Archive for the ‘NihAV’ Category

Rust inline assembly experience

Saturday, September 3rd, 2022

Since I need something less exciting than the series about IAEA willingly ignoring the terrorists occupying the largest nuclear power plant in Europe (even during its mission visit there) or the series called “what russia destroyed in my home city today”, I’ve tried inline assembly support in recent stable Rust compiler, here’s a short report.

Since I’m working on a multimedia framework, my primary interest about inline assembly is how well I can add SIMD code for various codecs. My previous attempt was optimising the adaptive filter in Monkey’s Audio decoder and while it worked it looked ugly because of the way Intel named its intrinsics (if you like the names like _mm_madd_epi16 then our tastes are very different) and the verbosity (constant need to cast vectors to different types. So I decided to wait until non-experimental inline assembly support is ready.

This time I’ve decided to look how easy it is to make SIMD optimisations for my own H.264 decoder (and it needs them in order to be usable when I finally switch to my own video player). Good things: I’ve managed to speed up overall decoding about 20%. Bad things: a lot of things can’t be made faster because of the limitations.

For those who are not familiar, H.264 decoder contains a lot of typical operations performed on blocks with sizes 2×2, 4×4, 8×8 or 16×16 (or rectangular blocks made by splitting those in half) with operations being copying, adding data to a block, averaging two blocks and so on.

Writing the code by itself is nice: you can have a function with a single unsafe{ asm!(..); } statement in it and you let the compiler to figure out the details (the rather famous x86inc.asm is mostly written to deal with the discrepancies between ABIs on different platforms and for templating MMX/SSE/AVX code). Even nicer is that you can specify arguments in a clear way (which is much better than passing constraints in three groups for GCC syntax) and used named arguments inside the code. Additionally it uses local labels in gas form which are a bit clearer to use and don’t clutter debug symbols.

Now for the bad things: inline assembly support (as of rustc 1.62.1) is lacking for my needs. Here’s my list of the annoyances with ascending severity:

  • the problem with sub-registers: I had to fill XMM register from a GPR one so I wrote movd xmm0, {val} with val being a 32-bit value.

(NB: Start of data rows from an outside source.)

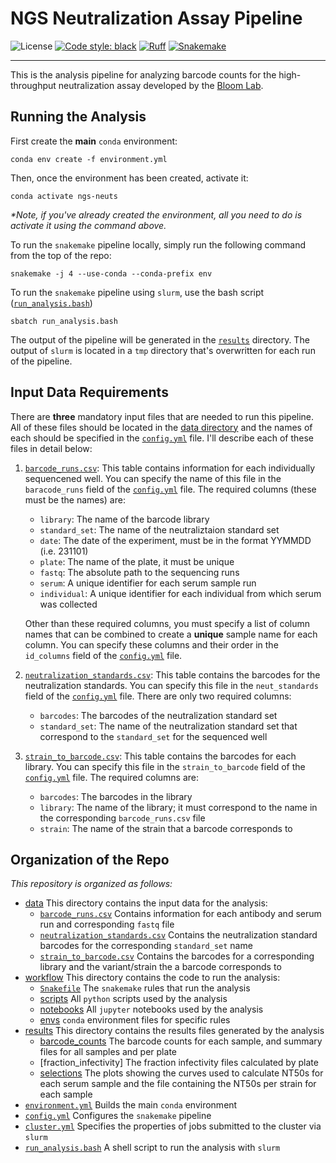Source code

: # NGS Neutralization Assay Pipeline

![License](https://img.shields.io/github/license/matsengrp/multidms)
[![Code style: black](https://img.shields.io/badge/code%20style-black-000000.svg)](https://github.com/psf/black)
[![Ruff](https://img.shields.io/endpoint?url=https://raw.githubusercontent.com/charliermarsh/ruff/main/assets/badge/v2.json)](https://github.com/astral-sh/ruff)
[![Snakemake](https://img.shields.io/badge/snakemake-≥7.30-brightgreen.svg?style=flat)](https://snakemake.readthedocs.io)

---

This is the analysis pipeline for analyzing barcode counts for the high-throughput neutralization assay developed by the [Bloom Lab](https://research.fredhutch.org/bloom/en.html?gad_source=1&gclid=Cj0KCQjwqP2pBhDMARIsAJQ0CzoWkKHOThcnTs5JsV0pxNgtbnBOXKsdcf_JQ2b7Ja7t_D0zQRzZTLoaAothEALw_wcB).

## Running the Analysis

First create the **main** `conda` environment: 

```
conda env create -f environment.yml
```

Then, once the environment has been created, activate it: 

```
conda activate ngs-neuts
```

*\*Note, if you've already created the environment, all you need to do is activate it using the command above.*

To run the `snakemake` pipeline locally, simply run the following command from the top of the repo:

```
snakemake -j 4 --use-conda --conda-prefix env
```

To run the `snakemake` pipeline using `slurm`, use the bash script ([`run_analysis.bash`](/run_analysis.bash))

```
sbatch run_analysis.bash
```

The output of the pipeline will be generated in the [`results`](/results/) directory. The output of `slurm` is located in a `tmp` directory that's overwritten for each run of the pipeline.


## Input Data Requirements 

There are **three** mandatory input files that are needed to run this pipeline. All of these files should be located in the [data directory](/data/) and the names of each should be specified in the [`config.yml`](/config.yml) file. I'll describe each of these files in detail below: 

1. [`barcode_runs.csv`](/data/barcode_runs.csv): This table contains information for each individually sequencened well. You can specify the name of this file in the `baracode_runs` field of the [`config.yml`](/config.yml) file. The required columns (these must be the names) are: 
    - `library`: The name of the barcode library 
    - `standard_set`: The name of the neutraliztaion standard set
    - `date`: The date of the experiment, must be in the format YYMMDD (i.e. 231101)
    - `plate`: The name of the plate, it must be unique
    - `fastq`: The absolute path to the sequencing runs
    - `serum`: A unique identifier for each serum sample run
    - `individual`: A unique identifier for each individual from which serum was collected

    Other than these required columns, you must specify a list of column names that can be combined to create a **unique** sample name for each column. You can specify these columns and their order in the `id_columns` field of the [`config.yml`](/config.yml) file.

2. [`neutralization_standards.csv`](/data/neutralization_standards.csv): This table contains the barcodes for the neutralization standards. You can specify this file in the `neut_standards` field of the [`config.yml`](/config.yml) file. There are only two required columns: 
    - `barcodes`: The barcodes of the neutralization standard set
    - `standard_set`: The name of the neutralization standard set that correspond to the `standard_set` for the sequenced well

3. [`strain_to_barcode.csv`](/data/strain_to_barcode.csv): This table contains the barcodes for each library. You can specify this file in the `strain_to_barcode` field of the [`config.yml`](/config.yml) file. The required columns are: 
    - `barcodes`: The barcodes in the library
    - `library`: The name of the library; it must correspond to the name in the corresponding `barcode_runs.csv` file
    - `strain`: The name of the strain that a barcode corresponds to


## Organization of the Repo

*This repository is organized as follows:*

- [data](/data/) This directory contains the input data for the analysis:
    - [`barcode_runs.csv`](/data/barcode_runs.csv) Contains information for each antibody and serum run and corresponding `fastq` file
    - [`neutralization_standards.csv`](/data/neutralization_standards.csv) Contains the neutralization standard barcodes for the corresponding `standard_set` name
    - [`strain_to_barcode.csv`](/data/strain_to_barcode.csv) Contains the barcodes for a corresponding library and the variant/strain the a barcode corresponds to
- [workflow](/workflow/) This directory contains the code to run the analysis: 
    - [`Snakefile`](/workflow/Snakefile) The `snakemake` rules that run the analysis
    - [scripts](/workflow/scripts) All `python` scripts used by the analysis
    - [notebooks](/workflow/notebooks/) All `jupyter` notebooks used by the analysis
    - [envs](/workflow/envs/) `conda` environment files for specific rules 
- [results](/results/) This directory contains the results files generated by the analysis
    - [barcode_counts]() The barcode counts for each sample, and summary files for all samples and per plate
    - [fraction_infectivity] The fraction infectivity files calculated by plate
    - [selections]() The plots showing the curves used to calculate NT50s for each serum sample and the file containing the NT50s per strain for each sample
- [`environment.yml`](/environment.yml) Builds the main `conda` environment
- [`config.yml`](/config.yml) Configures the `snakemake` pipeline
- [`cluster.yml`](/cluster.yml) Specifies the properties of jobs submitted to the cluster via `slurm`
- [`run_analysis.bash`](/run_analysis.bash) A shell script to run the analysis with `slurm`



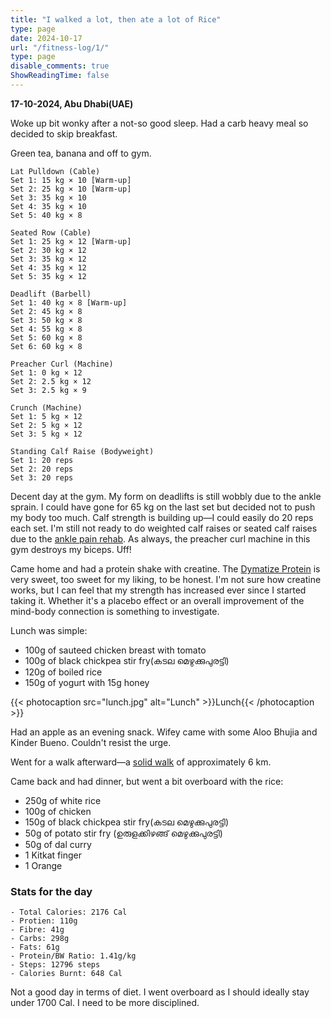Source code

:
 ```yaml
---
title: "I walked a lot, then ate a lot of Rice"
type: page
date: 2024-10-17
url: "/fitness-log/1/"
type: page
disable_comments: true
ShowReadingTime: false
---
```

**17-10-2024, Abu Dhabi(UAE)**


Woke up bit wonky after a not-so good sleep. Had a carb heavy meal so decided to skip breakfast.

Green tea, banana and off to gym.

```
Lat Pulldown (Cable)
Set 1: 15 kg × 10 [Warm-up]
Set 2: 25 kg × 10 [Warm-up]
Set 3: 35 kg × 10
Set 4: 35 kg × 10
Set 5: 40 kg × 8

Seated Row (Cable)
Set 1: 25 kg × 12 [Warm-up]
Set 2: 30 kg × 12
Set 3: 35 kg × 12
Set 4: 35 kg × 12
Set 5: 35 kg × 12

Deadlift (Barbell)
Set 1: 40 kg × 8 [Warm-up]
Set 2: 45 kg × 8
Set 3: 50 kg × 8
Set 4: 55 kg × 8
Set 5: 60 kg × 8
Set 6: 60 kg × 8

Preacher Curl (Machine)
Set 1: 0 kg × 12
Set 2: 2.5 kg × 12
Set 3: 2.5 kg × 9

Crunch (Machine)
Set 1: 5 kg × 12
Set 2: 5 kg × 12
Set 3: 5 kg × 12

Standing Calf Raise (Bodyweight)
Set 1: 20 reps
Set 2: 20 reps
Set 3: 20 reps
```
Decent day at the gym. My form on deadlifts is still wobbly due to the ankle sprain. I could have gone for 65 kg on the last set but decided not to push my body too much. Calf strength is building up—I could easily do 20 reps each set. I'm still not ready to do weighted calf raises or seated calf raises due to the [ankle pain rehab](https://rishikeshs.com/journal/ankle-sprain/). As always, the preacher curl machine in this gym destroys my biceps. Uff!

Came home and had a protein shake with creatine. The [Dymatize Protein](https://geni.us/rs-dymatize) is very sweet, too sweet for my liking, to be honest. I'm not sure how creatine works, but I can feel that my strength has increased ever since I started taking it. Whether it's a placebo effect or an overall improvement of the mind-body connection is something to investigate.


Lunch was simple:


- 100g of sauteed chicken breast with tomato
- 100g of black chickpea stir fry(കടല മെഴുക്കുപുരട്ടി)
- 120g of boiled rice
- 150g of yogurt with 15g honey


{{< photocaption src="lunch.jpg" alt="Lunch" >}}Lunch{{< /photocaption >}}


Had an apple as an evening snack. Wifey came with some Aloo Bhujia and Kinder Bueno. Couldn't resist the urge.

Went for a walk afterward—a [solid walk](https://www.strava.com/activities/12679219006) of approximately 6 km.

Came back and had dinner, but went a bit overboard with the rice:

- 250g of white rice
- 100g of chicken
- 150g of black chickpea stir fry(കടല മെഴുക്കുപുരട്ടി)
- 50g of potato stir fry (ഉരുളക്കിഴങ്ങ് മെഴുക്കുപുരട്ടി)
- 50g of dal curry
- 1 Kitkat finger
- 1 Orange

### Stats for the day


```
- Total Calories: 2176 Cal
- Protien: 110g
- Fibre: 41g
- Carbs: 298g
- Fats: 61g
- Protein/BW Ratio: 1.41g/kg
- Steps: 12796 steps
- Calories Burnt: 648 Cal

```


Not a good day in terms of diet. I went overboard as I should ideally stay under 1700 Cal. I need to be more disciplined.




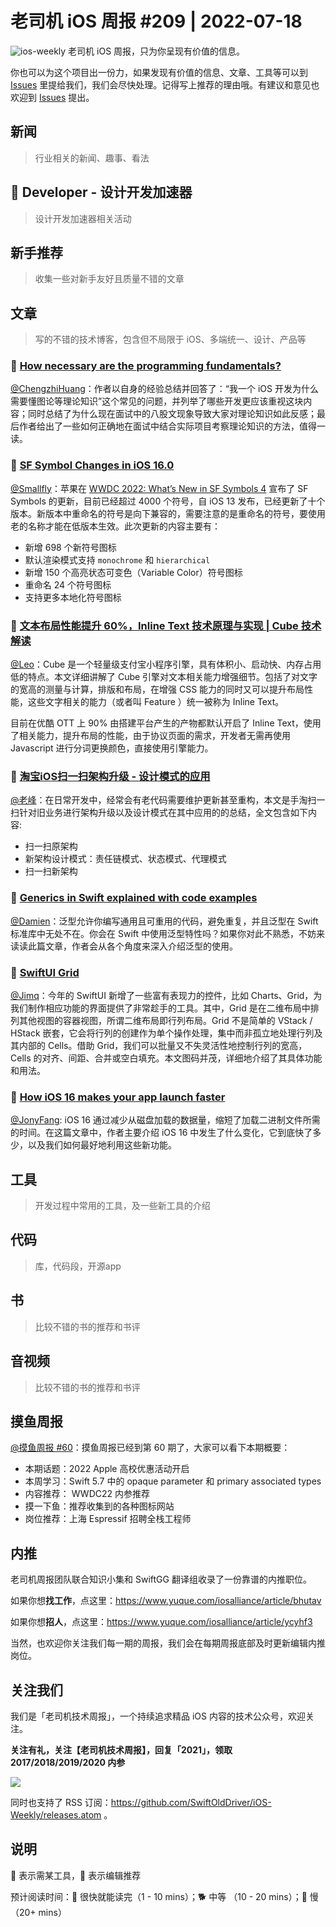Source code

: # 老司机 iOS 周报 #209 | 2022-07-18

![ios-weekly](https://github.com/SwiftOldDriver/iOS-Weekly/blob/master/assets/ios-weekly.png?raw=true)
老司机 iOS 周报，只为你呈现有价值的信息。

你也可以为这个项目出一份力，如果发现有价值的信息、文章、工具等可以到 [Issues](https://github.com/SwiftOldDriver/iOS-Weekly/issues) 里提给我们，我们会尽快处理。记得写上推荐的理由哦。有建议和意见也欢迎到 [Issues](https://github.com/SwiftOldDriver/iOS-Weekly/issues) 提出。

## 新闻

> 行业相关的新闻、趣事、看法

##  Developer - 设计开发加速器

> 设计开发加速器相关活动

## 新手推荐

> 收集一些对新手友好且质量不错的文章

## 文章

> 写的不错的技术博客，包含但不局限于 iOS、多端统一、设计、产品等

### 🐢 [How necessary are the programming fundamentals?](https://swiftrocks.com/how-necessary-are-the-programming-fundamentals)

[@ChengzhiHuang](https://github.com/ChengzhiHuang)：作者以自身的经验总结并回答了：“我一个 iOS 开发为什么需要懂图论等理论知识”这个常见的问题，并列举了哪些开发更应该重视这块内容；同时总结了为什么现在面试中的八股文现象导致大家对理论知识如此反感；最后作者给出了一些如何正确地在面试中结合实际项目考察理论知识的方法，值得一读。

### 🐎 [SF Symbol Changes in iOS 16.0](https://hacknicity.medium.com/sf-symbol-changes-in-ios-16-0-70a80660ba79)

[@Smallfly](https://github.com/iostalks)：苹果在 [WWDC 2022: What’s New in SF Symbols 4](https://developer.apple.com/videos/play/wwdc2022/10157) 宣布了 SF Symbols 的更新，目前已经超过 4000 个符号，自 iOS 13 发布，已经更新了十个版本。新版本中重命名的符号是向下兼容的，需要注意的是重命名的符号，要使用老的名称才能在低版本生效。此次更新的内容主要有：

- 新增 698 个新符号图标
- 默认渲染模式支持 `monochrome` 和 `hierarchical`
- 新增 150 个高亮状态可变色（Variable Color）符号图标
- 重命名 24 个符号图标
- 支持更多本地化符号图标

### 🐢 [文本布局性能提升 60%，Inline Text 技术原理与实现 | Cube 技术解读](https://mp.weixin.qq.com/s?__biz=Mzg4MjE5OTI4Mw==&mid=2247494888&idx=1&sn=c358b190640934bf83f42993ac4992ac&source=41#wechat_redirect)

[@Leo](https://github.com/leomobiledeveloper)：Cube 是一个轻量级支付宝小程序引擎，具有体积小、启动快、内存占用低的特点。本文详细讲解了 Cube 引擎对文本相关能力增强细节。包括了对文字的宽高的测量与计算，排版和布局，在增强 CSS 能力的同时又可以提升布局性能，这些文字相关的能力（或者叫 Feature ）统一被称为 Inline Text。

目前在优酷 OTT 上 90% 由搭建平台产生的产物都默认开启了 Inline Text，使用了相关能力，提升布局的性能，由于协议页面的需求，开发者无需再使用 Javascript 进行分词更换颜色，直接使用引擎能力。

### 🐢 [淘宝iOS扫一扫架构升级 - 设计模式的应用]([https://mp.weixin.qq.com/s?__biz=Mzg4MjE5OTI4Mw==&mid=2247494888&idx=1&sn=c358b190640934bf83f42993ac4992ac&source=41#wechat_redirect](https://mp.weixin.qq.com/s/v3MWjZ4AcVxzVW6HfY9IiQ))

[@老峰](https://github.com/gesantung)：在日常开发中，经常会有老代码需要维护更新甚至重构，本文是手淘扫一扫针对旧业务进行架构升级以及设计模式在其中应用的的总结，全文包含如下内容:

- 扫一扫原架构
- 新架构设计模式：责任链模式、状态模式、代理模式
- 扫一扫新架构


### 🐎 [Generics in Swift explained with code examples](https://www.avanderlee.com/swift/generics-constraints/)

[@Damien](https://github.com/ZengyiMa)：泛型允许你编写通用且可重用的代码，避免重复，并且泛型在 Swift 标准库中无处不在。你会在 Swift 中使用泛型特性吗？如果你对此不熟悉，不妨来读读此篇文章，作者会从各个角度来深入介绍泛型的使用。

### 🐢 [SwiftUI Grid](https://sarunw.com/posts/swiftui-grid/)

[@Jimq](https://github.com/waz0820)：今年的 SwiftUI 新增了一些富有表现力的控件，比如 Charts、Grid，为我们制作相应功能的界面提供了非常趁手的工具。其中，Grid 是在二维布局中排列其他视图的容器视图，所谓二维布局即行列布局。Grid 不是简单的 VStack / HStack 嵌套，它会将行列的创建作为单个操作处理，集中而非孤立地处理行列及其内部的 Cells。借助 Grid，我们可以批量又不失灵活性地控制行列的宽高，Cells 的对齐、间距、合并或空白填充。本文图码并茂，详细地介绍了其具体功能和用法。

### 🐎 [How iOS 16 makes your app launch faster](https://www.emergetools.com/blog/posts/iOS16LaunchTime)

[@JonyFang](https://github.com/JonyFang): iOS 16 通过减少从磁盘加载的数据量，缩短了加载二进制文件所需的时间。在这篇文章中，作者主要介绍 iOS 16 中发生了什么变化，它到底快了多少，以及我们如何最好地利用这些新功能。

## 工具

> 开发过程中常用的工具，及一些新工具的介绍

## 代码

> 库，代码段，开源app

## 书

> 比较不错的书的推荐和书评

## 音视频

> 比较不错的书的推荐和书评

## 摸鱼周报

[@摸鱼周报 #60](https://mp.weixin.qq.com/s/Sv3goAv198eXjmlVJsN1rw)：摸鱼周报已经到第 60 期了，大家可以看下本期概要：

- 本期话题：2022 Apple 高校优惠活动开启
- 本周学习：Swift 5.7 中的 opaque parameter 和 primary associated types
- 内容推荐： WWDC22 内参推荐
- 摸一下鱼：推荐收集到的各种图标网站
- 岗位推荐：上海 Espressif 招聘全栈工程师

## 内推

老司机周报团队联合知识小集和 SwiftGG 翻译组收录了一份靠谱的内推职位。

如果你想**找工作**，点这里：https://www.yuque.com/iosalliance/article/bhutav

如果你想**招人**，点这里：https://www.yuque.com/iosalliance/article/ycyhf3

当然，也欢迎你关注我们每一期的周报，我们会在每期周报底部及时更新编辑内推岗位。

## 关注我们

我们是「老司机技术周报」，一个持续追求精品 iOS 内容的技术公众号，欢迎关注。

**关注有礼，关注【老司机技术周报】，回复「2021」，领取 2017/2018/2019/2020 内参**

![](https://github.com/SwiftOldDriver/iOS-Weekly/blob/master/assets/qrcode_for_wechat.jpg?raw=true)

同时也支持了 RSS 订阅：https://github.com/SwiftOldDriver/iOS-Weekly/releases.atom 。

## 说明

🚧 表示需某工具，🌟 表示编辑推荐

预计阅读时间：🐎 很快就能读完（1 - 10 mins）；🐕 中等 （10 - 20 mins）；🐢 慢（20+ mins）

The compiler generated a warning and the actual instruction in the binary was movq xmm0, rdx (which is copying eight bytes instead of four). And it’s not immediately clear that you should write it as movd xmm0, {val:e} in that case (at least Luca has reported this on my behalf so it may be improved soon);
  • asm!() currently supports only registers as input/output arguments while in reality it should be able to substitute some things without using registers for them—e.g. when instruction can take a constant number (like shifts, it’s very useful for templated code) or a memory reference (there are not so many registers available on x86 so writing something like paddw xmm1, TABLE[{offset}] would save one XMM register for loading table contents explicitly). I’m aware there’s a work going on that so in the future we should be able to use constant and sym input types but currently it’s unstable;
  • and the worst issue is the lack of templating support. For instance, I have functions for faster averaging of two blocks—they simply load a certain amount of pixels from each line, average them and write back. For 16×16 case I additionally unroll the loop a bit more. It would be nice to put it into single macro that instantiates all the variants by substituting load/store instruction and enabling certain additional code inside the loop when block width is sixteen. Of course I work around it by copy-pasting and editing the code but this process is prone to introducing errors (especially when you confuse two nearly identical functions—and they tend to become long when written in assembly). And I can’t imagine how to use macro_rules!() to either construct asm!() contents from a pieces or to make it cut out some content out of it. Having several asm!() blocks one after another is not always feasible as nobody can guarantee you that the compiler won’t insert some code between them to juggle the registers used for the arguments.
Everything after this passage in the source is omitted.